Wat willen wij bereiken?
De financiering van de provincie Noord-Holland vindt plaats conform de voorwaarden genoemd in de Wet financiering decentrale overheden. Het belangrijkste uitgangspunt van deze wet is het beheersen van de uit de Treasuryfunctie voortvloeiende risico’s. De Treasuryfunctie omvat alle activiteiten gericht op het sturen en beheersen van, het verantwoorden over en het toezicht houden op de financiële vermogenswaarden, de financiële stromen en de hieraan verbonden risico’s.
Het treasurybeleid beslaat de doelstellingen, de richtlijnen en de limieten, die voor het uitvoeren van de Treasuryfunctie zijn vastgesteld. De wettelijke- en provinciekaders zijn vastgelegd in:
- Wet financiering decentrale overheden (Wet FIDO);
- Besluit leningvoorwaarden decentrale overheden;
- Ministeriële regeling uitzettingen en derivaten decentrale overheden;
- Besluit Begroting en Verantwoording Provincies en Gemeenten (BBV);
- Financiële verordening Noord-Holland 2011; gewijzigd december 2013;
- Financieringsstatuut Provincie Noord-Holland 2010; gewijzigd maart 2014.

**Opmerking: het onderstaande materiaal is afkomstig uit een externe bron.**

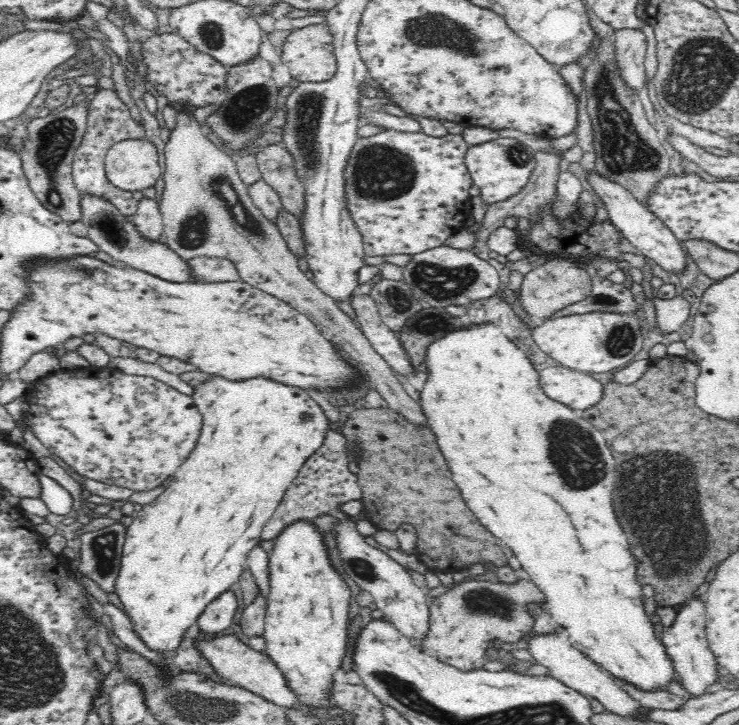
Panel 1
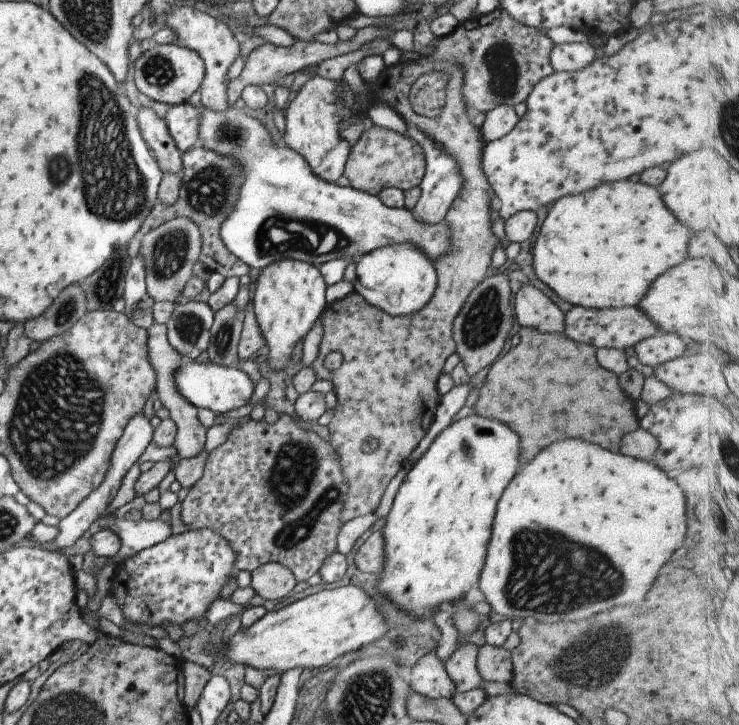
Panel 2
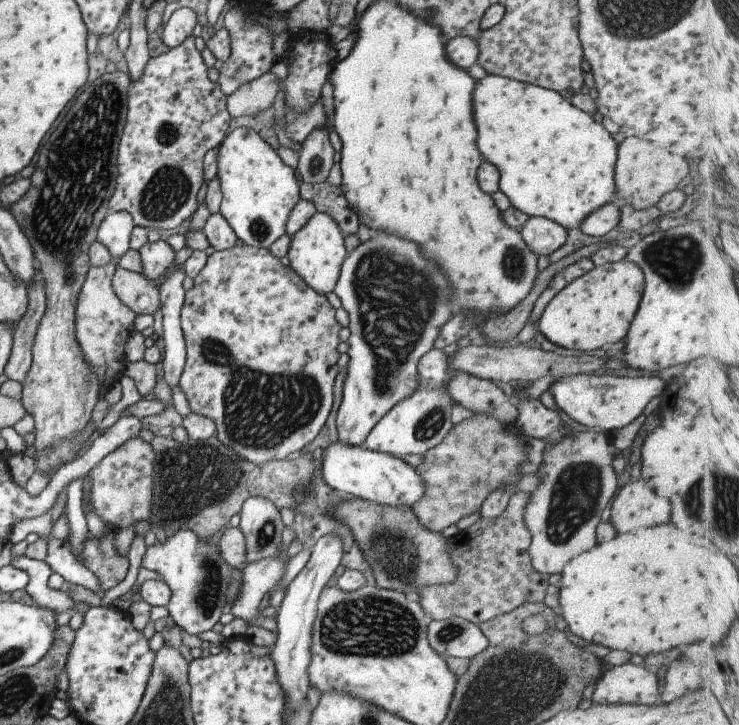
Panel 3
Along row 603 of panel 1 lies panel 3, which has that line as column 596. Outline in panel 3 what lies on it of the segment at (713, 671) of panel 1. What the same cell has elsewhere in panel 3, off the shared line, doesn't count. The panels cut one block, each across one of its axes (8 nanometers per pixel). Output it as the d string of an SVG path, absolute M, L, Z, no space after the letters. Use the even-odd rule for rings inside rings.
M627 661L603 672L591 700L597 704L655 704L657 692L653 670Z

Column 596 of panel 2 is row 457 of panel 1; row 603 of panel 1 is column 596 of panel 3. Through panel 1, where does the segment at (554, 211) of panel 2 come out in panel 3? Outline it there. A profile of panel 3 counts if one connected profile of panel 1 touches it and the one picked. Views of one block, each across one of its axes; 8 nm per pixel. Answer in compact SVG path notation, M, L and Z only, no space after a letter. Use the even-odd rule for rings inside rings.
M487 74L483 80L477 82L477 88L473 92L473 114L475 114L475 124L477 124L477 144L479 144L479 152L481 156L491 162L498 170L498 190L501 191L509 201L511 207L516 211L524 212L528 217L545 217L553 222L557 222L565 228L577 229L577 226L597 208L601 208L603 204L614 201L615 184L613 184L614 164L616 160L616 146L611 135L605 127L599 122L595 122L592 116L581 112L575 108L568 100L563 100L558 92L551 89L527 84L519 80L501 77L497 75Z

- Uitvoeringsrichtlijn Leningen en Garantstellingen; oktober 2015
In deze wettelijke kaders staan onder andere richtlijnen over het aangaan en verstrekken van leningen, evenals het verlenen van garanties uit hoofde van de publieke taak. Uitzettingen of derivaten moeten een prudent karakter hebben en niet zijn gericht op het genereren van inkomen door het lopen van overmatig risico. In de ministeriële regeling is geëxpliciteerd wat minimaal onder prudente uitzettingen en een prudent gebruik van derivaten moet worden verstaan. De voorschriften richten zich op de tegenpartij (debiteurenrisico) en op het type instrument (marktrisico).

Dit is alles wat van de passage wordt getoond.